### ASSIGNED TASK
In the records below, find the line that contains "index pip: (336, 151)" and the line that contains "ring dip: (419, 623)", then retype exactly those two lines and every line between them.

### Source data

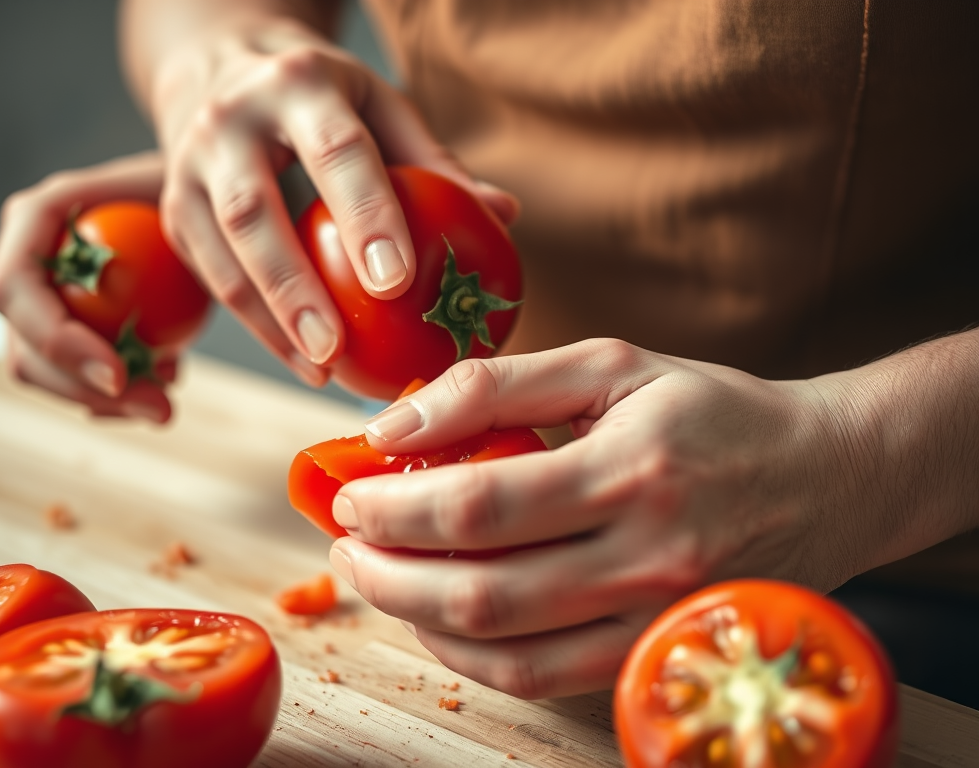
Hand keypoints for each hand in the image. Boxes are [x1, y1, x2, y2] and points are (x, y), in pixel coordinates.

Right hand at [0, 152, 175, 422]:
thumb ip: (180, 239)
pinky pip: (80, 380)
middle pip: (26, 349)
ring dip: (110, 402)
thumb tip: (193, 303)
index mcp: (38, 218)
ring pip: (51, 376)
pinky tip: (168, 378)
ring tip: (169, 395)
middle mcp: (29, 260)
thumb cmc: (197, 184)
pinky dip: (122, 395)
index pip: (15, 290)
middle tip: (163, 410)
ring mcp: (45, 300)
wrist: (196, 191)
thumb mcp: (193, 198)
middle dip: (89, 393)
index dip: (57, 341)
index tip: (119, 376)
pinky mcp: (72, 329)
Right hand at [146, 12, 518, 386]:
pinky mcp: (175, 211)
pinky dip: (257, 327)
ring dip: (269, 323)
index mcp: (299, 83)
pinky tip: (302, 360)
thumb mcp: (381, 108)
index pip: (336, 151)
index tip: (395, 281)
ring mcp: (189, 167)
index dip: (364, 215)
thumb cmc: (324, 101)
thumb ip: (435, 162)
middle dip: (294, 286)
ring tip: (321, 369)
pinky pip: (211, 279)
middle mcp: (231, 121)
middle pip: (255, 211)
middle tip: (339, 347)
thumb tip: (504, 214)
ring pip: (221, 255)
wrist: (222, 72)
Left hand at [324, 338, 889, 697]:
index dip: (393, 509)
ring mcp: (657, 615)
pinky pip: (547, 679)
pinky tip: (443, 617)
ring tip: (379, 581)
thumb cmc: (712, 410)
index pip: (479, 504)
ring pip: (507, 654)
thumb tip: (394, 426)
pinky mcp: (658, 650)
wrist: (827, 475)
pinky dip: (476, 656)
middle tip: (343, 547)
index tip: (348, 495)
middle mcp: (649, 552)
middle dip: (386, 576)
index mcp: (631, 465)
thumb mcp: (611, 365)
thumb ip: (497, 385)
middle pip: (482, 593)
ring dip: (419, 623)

---

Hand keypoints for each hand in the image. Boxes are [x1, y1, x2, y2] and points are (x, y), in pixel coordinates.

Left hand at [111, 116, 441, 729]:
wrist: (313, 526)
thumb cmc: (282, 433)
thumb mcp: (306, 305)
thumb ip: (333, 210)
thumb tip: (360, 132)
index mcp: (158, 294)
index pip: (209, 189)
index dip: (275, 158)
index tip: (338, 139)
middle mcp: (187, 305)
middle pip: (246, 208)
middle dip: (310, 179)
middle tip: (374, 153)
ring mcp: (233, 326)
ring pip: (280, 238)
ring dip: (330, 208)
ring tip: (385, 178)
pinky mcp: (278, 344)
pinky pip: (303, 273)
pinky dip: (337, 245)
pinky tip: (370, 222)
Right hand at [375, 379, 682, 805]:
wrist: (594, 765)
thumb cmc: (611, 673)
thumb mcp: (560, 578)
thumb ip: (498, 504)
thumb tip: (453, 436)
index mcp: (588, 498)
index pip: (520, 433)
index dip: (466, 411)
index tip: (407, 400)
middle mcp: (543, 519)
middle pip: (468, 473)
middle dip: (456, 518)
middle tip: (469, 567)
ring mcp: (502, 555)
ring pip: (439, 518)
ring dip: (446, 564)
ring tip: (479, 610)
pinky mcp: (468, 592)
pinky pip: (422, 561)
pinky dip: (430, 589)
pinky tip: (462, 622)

### REPLY TO THE TASK
index pip: (336, 151)
index tip: (395, 281)
ring mcp: (189, 167)
index dip: (364, 215)
thumb cmc: (324, 101)
thumb ip: (435, 162)
middle dip: (294, 286)
ring tip: (321, 369)
pinky pip: (211, 279)
middle mcp: (231, 121)
middle pip: (255, 211)
middle tip: (339, 347)
thumb tip: (504, 214)
ring pip: (221, 255)
wrist: (222, 72)
Left hand at [324, 338, 889, 697]:
index dip: (393, 509)
ring mcp: (657, 615)
pinky pip: (547, 679)
pinky tip: (443, 617)
ring tip: (379, 581)
thumb cmc: (712, 410)
index pip: (479, 504)
ring pip: (507, 654)
thumb tip: (394, 426)
pinky mcp: (658, 650)
wrist: (827, 475)
pinky dip: (476, 656)
middle tip: (343, 547)
index tip: (348, 495)
middle mcp: (649, 552)
middle dip: (386, 576)
index mcp: (631, 465)
thumb mcp: (611, 365)
thumb ip: (497, 385)
middle pip: (482, 593)
ring dip: (419, 623)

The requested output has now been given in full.